Direktur Indonesia Maritime Institute, Dr. Yulian Paonganan kembali menegaskan, untuk dipahami, sejak zaman dahulu, perairan nusantara sudah menjadi poros maritim dunia, di mana kapal-kapal dagang dunia melintasinya. Ini artinya, konsep poros maritim yang didengungkan Jokowi dan Kabinet Kerjanya menunjukkan ketidakpahaman atas substansi dan kondisi realistik geostrategis, geopolitik dan geoekonomi Indonesia.
"Lalu konsep Tol Laut yang adalah ciplakan dari konsep Pendulum Nusantara era pemerintahan SBY-Boediono bukanlah konsep yang bisa membuat disparitas harga di barat dan timur NKRI bisa diminimalkan," tuturnya kepada Kantor Berita Politik
RMOL, Jumat (26/12).
Permasalahan disparitas harga antara wilayah barat dengan timur atau sebaliknya, jelas dia, bukan pada ketersediaan kapal atau pelabuhan, tapi tidak
balance-nya angkutan logistik. Dan, prinsip
trade follow the ship dalam Tol Laut Jokowi sebetulnya hanya bisa diterapkan pada sebuah wilayah yang distribusi logistiknya
balance.
"Harusnya prinsip yang bisa diterapkan di NKRI dengan kondisi sekarang adalah
ship follow the trade dengan membangun sentra produksi berbasis SDA agar logistik bisa balance, sambil perlahan memperkuat infrastruktur pelayaran," terangnya.

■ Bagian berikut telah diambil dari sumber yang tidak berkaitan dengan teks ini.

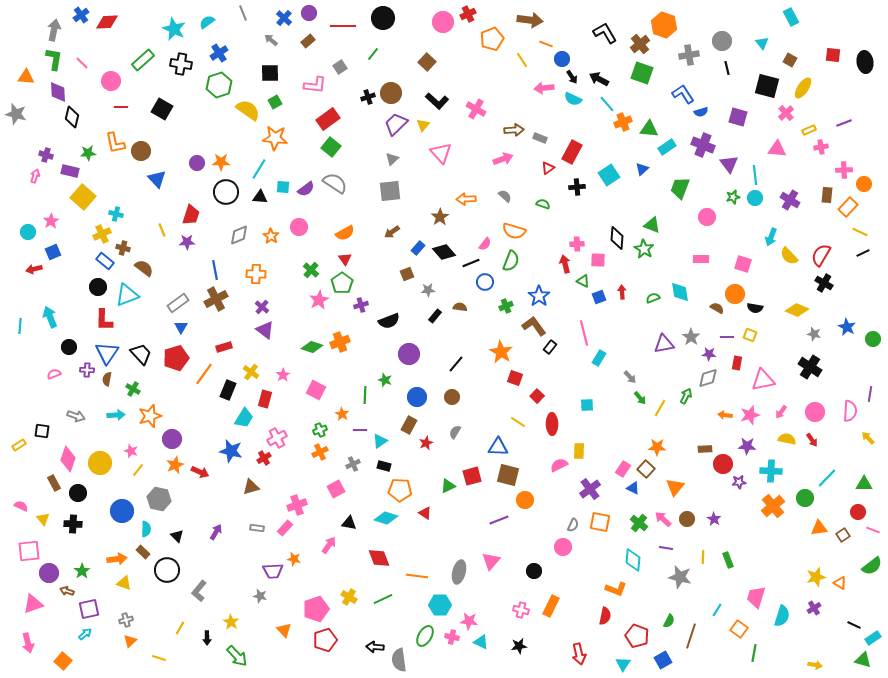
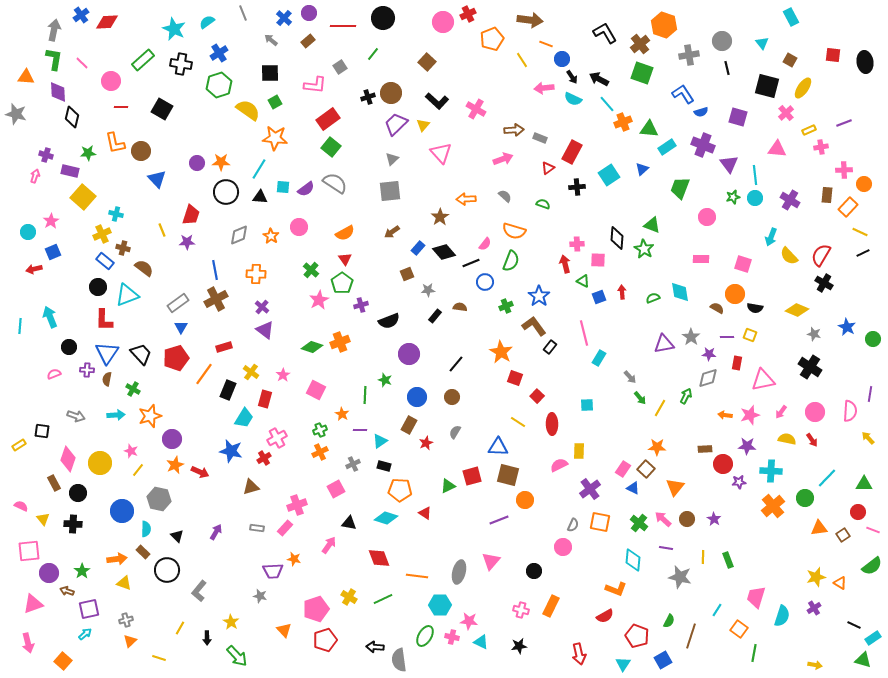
red semicircle at (605, 616): rotated 48 degrees clockwise
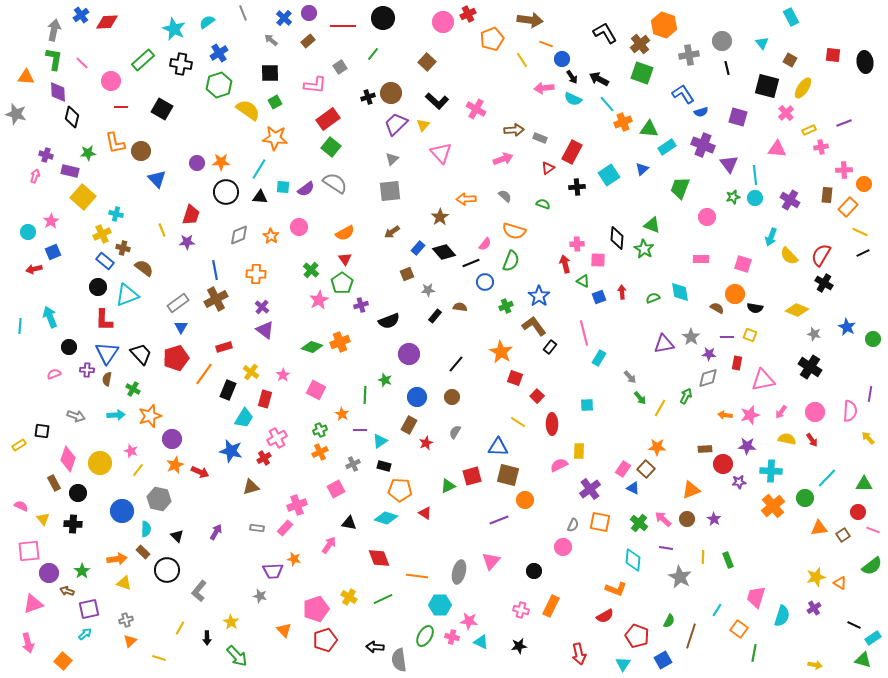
orange triangle at (675, 487): moved 16 px right, 3 px down; rotated 30 degrees clockwise
gray star at (680, 577): rotated 15 degrees clockwise
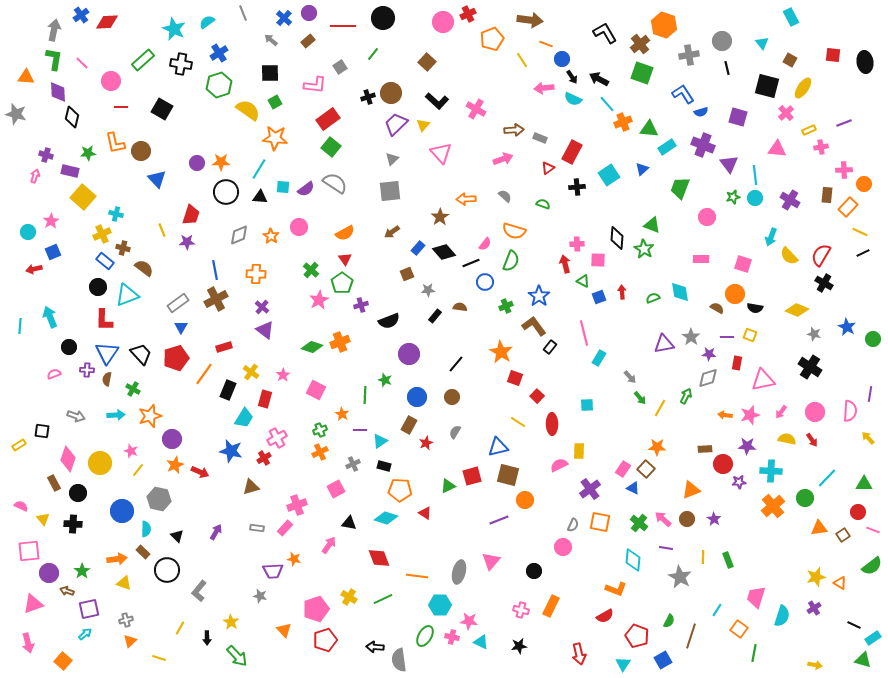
blue triangle at (498, 447): rotated 15 degrees counterclockwise
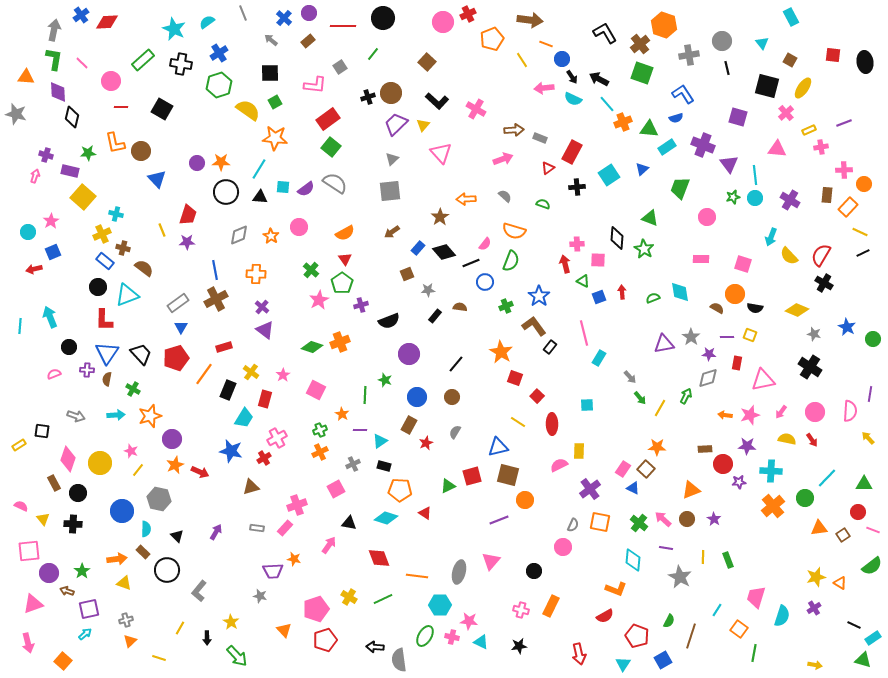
blue semicircle at (701, 112): moved 25 px left, 6 px down
red trapezoid at (191, 215): moved 3 px left
green triangle at (652, 225): moved 2 px left, 7 px up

Di sisi lain, menurutnya pula, Menteri Kelautan dan Perikanan, Susi Pudjiastuti telah salah menerjemahkan maritim hanya sebatas ikan.
"Dia (Menteri Susi) begitu getol bicara tentang
illegal fishing, sementara kegiatan illegal lainnya di laut seperti
illegal mining,
illegal logging lewat laut, human
trafficking, penyelundupan narkoba lewat laut dan lain sebagainya diabaikan," kritiknya.
Begitu juga instruksi penenggelaman perahu ikan illegal milik asing yang dinilainya terkesan mengabaikan kapal-kapal raksasa maling ikan dan kapal pencuri pasir laut serta banyaknya pemalsuan umur kapal yang beroperasi di perairan Indonesia.
"Dari kondisi tersebut dapat disimpulkan bahwa konsep maritim Jokowi jauh panggang dari api," demikian Ongen.